Why was the implicit accusation of Israeli wrongdoing so threatening? Must such abuse charges be treated as anti-Semitic even though they are confirmed annually in the U.S. State Department's human rights report? By this time, anyone who reads a newspaper or watches television newscasts knows that such accusations are true. Yet they are never discussed in public, and only warily with friends.

To compare: Is it anti-German to discuss the Holocaust? Or merely a discussion of tragic fact? As the Holocaust is discussed without fear of offending Germans, the Israeli abuse of Palestinians should be an open topic for public examination, particularly since it is occurring right now and can be stopped by American action, unlike abuses from the pages of history.

Is there a connection between the persecution suffered by the Jews at the hands of the Germans and that being inflicted on the Palestinians by the Israelis? Implicit in many Holocaust memorials is the attitude that the Jews killed in Europe "earned" for other Jews the right to settle in Israel. But did the Holocaust give the Israelis the right to mistreat the Palestinians, depriving them of the rights to their lives, their livelihoods, their land and their homes? In fact, many Jewish scholars feel that the misuse of the Holocaust to justify abuse of the Palestinians is spiritually damaging for the Jewish people.

A Cold-Blooded Shooting

The (Manchester) Guardian Weekly of May 9, 1993 carried a shocking eyewitness account of the cold-blooded shooting of Palestinian children in the streets of Gaza by Israeli soldiers positioned four to five stories above the streets. (See "Other Voices," page 98, in the July/August 1993 Washington Report.)
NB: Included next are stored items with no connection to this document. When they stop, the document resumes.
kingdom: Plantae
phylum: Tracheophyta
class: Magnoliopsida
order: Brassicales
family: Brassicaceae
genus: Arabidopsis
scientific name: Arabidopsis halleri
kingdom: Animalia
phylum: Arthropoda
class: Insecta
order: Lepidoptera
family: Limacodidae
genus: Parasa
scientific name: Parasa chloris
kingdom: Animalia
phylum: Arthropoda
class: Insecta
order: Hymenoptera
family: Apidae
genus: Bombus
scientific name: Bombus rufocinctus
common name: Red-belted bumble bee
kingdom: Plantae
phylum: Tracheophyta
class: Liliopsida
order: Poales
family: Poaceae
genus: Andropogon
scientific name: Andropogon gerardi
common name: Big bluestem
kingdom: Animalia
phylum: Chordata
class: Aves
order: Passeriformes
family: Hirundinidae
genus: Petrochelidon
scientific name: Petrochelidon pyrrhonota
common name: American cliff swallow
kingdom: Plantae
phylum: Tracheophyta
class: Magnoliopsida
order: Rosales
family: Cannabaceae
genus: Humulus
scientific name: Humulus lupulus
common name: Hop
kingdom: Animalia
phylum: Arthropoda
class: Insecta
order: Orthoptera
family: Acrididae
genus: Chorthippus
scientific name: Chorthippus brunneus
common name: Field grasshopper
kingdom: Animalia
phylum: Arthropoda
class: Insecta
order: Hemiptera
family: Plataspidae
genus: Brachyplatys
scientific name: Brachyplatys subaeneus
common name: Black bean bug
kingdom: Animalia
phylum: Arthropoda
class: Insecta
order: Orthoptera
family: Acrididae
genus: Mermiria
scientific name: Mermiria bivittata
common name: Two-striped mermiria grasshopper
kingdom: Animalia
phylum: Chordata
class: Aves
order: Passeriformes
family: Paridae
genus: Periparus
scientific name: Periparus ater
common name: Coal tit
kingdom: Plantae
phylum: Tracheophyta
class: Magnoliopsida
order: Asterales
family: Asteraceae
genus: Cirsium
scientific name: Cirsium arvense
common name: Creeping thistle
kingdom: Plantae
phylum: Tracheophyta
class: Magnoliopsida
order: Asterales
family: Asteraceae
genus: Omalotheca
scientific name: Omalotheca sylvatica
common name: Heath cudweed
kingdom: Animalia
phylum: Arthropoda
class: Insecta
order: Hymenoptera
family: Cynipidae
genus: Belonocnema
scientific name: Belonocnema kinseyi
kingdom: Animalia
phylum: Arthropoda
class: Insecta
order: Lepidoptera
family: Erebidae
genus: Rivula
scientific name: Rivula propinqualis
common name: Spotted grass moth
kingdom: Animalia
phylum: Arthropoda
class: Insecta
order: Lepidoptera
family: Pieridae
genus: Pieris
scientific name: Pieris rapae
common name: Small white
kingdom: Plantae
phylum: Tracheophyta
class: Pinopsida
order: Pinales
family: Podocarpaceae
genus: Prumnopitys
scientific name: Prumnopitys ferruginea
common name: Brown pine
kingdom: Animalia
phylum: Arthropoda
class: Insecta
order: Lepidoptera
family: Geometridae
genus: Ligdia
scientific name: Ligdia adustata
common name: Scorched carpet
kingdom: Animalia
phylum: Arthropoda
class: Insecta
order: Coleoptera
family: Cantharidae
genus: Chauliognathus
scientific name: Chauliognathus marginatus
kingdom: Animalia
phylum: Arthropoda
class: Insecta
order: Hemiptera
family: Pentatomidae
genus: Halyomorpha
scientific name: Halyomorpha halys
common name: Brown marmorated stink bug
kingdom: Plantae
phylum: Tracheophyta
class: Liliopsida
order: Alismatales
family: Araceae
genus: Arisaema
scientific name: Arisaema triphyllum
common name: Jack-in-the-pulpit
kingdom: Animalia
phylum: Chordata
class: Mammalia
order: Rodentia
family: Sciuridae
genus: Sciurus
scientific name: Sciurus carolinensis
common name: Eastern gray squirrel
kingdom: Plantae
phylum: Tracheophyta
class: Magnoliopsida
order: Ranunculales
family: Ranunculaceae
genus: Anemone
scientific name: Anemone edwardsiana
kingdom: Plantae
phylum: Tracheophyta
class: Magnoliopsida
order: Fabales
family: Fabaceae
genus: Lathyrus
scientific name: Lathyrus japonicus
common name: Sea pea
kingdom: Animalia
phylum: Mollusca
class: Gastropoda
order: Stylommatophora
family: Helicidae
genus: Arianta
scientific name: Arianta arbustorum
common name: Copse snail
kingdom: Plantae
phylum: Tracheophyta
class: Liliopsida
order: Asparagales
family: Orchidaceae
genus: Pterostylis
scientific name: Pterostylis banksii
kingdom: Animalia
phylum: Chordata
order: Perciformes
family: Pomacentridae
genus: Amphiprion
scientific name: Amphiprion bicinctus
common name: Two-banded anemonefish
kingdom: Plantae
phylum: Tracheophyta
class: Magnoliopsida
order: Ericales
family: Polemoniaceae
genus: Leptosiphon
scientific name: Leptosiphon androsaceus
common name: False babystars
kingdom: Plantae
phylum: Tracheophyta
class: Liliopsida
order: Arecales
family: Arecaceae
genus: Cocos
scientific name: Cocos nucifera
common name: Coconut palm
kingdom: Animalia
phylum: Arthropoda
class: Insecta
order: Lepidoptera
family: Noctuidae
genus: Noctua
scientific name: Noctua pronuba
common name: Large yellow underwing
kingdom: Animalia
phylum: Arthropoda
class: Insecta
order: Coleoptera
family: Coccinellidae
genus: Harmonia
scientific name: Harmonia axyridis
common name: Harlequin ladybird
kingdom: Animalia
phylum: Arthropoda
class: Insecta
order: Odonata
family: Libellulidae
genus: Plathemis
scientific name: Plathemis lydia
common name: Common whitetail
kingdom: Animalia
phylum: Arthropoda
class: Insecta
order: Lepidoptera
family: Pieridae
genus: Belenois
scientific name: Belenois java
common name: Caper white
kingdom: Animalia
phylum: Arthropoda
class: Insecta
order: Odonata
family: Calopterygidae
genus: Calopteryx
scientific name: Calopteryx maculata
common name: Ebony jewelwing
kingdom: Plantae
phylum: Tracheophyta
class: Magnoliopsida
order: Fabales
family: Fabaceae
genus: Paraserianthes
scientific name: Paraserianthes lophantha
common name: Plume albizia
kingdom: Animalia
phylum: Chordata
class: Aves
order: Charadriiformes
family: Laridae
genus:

The children were engaged in no harmful activities. One was coming out of his house, another was getting into a car. There were no disturbances, no shouting, no rocks thrown. Just the sound of high velocity fire every 5 to 10 minutes as the soldiers picked the children off the street with their shots.

These killings were mentioned in The New York Times in the caption of a picture on April 29th. The photograph showed a youth throwing a rock minutes before his death. There was no mention of Israeli soldiers elsewhere sniping at totally innocent, unsuspecting children. The reality, however, is that such sniping is commonplace. But the facts of the Israeli occupation remain unacknowledged, unreported–censored–in this country by those afraid of offending the sensitivities of a large segment of the Jewish community.

Noam Chomsky, an outspoken Jewish American defender of Palestinian rights, wrote sardonically in Z magazine in May 1993 that the United States government believes "the Palestinians, being useless for U.S. strategic purposes, have no right of self-determination." Perhaps that explains why few countries found it in their interest during World War II to help the Jewish people.

Harvey M. Meyerhoff, chairman of the Holocaust Memorial Council, has said that visitors should leave the Holocaust Memorial Museum with "the determination to speak out and act against injustice and racism and the denial of basic human rights" not only of Jews, but of all persecuted people. But the suffering will have been in vain if injustice is only recognized when it is politically expedient to do so.

Karin Brothers is a free-lance writer based in Toronto.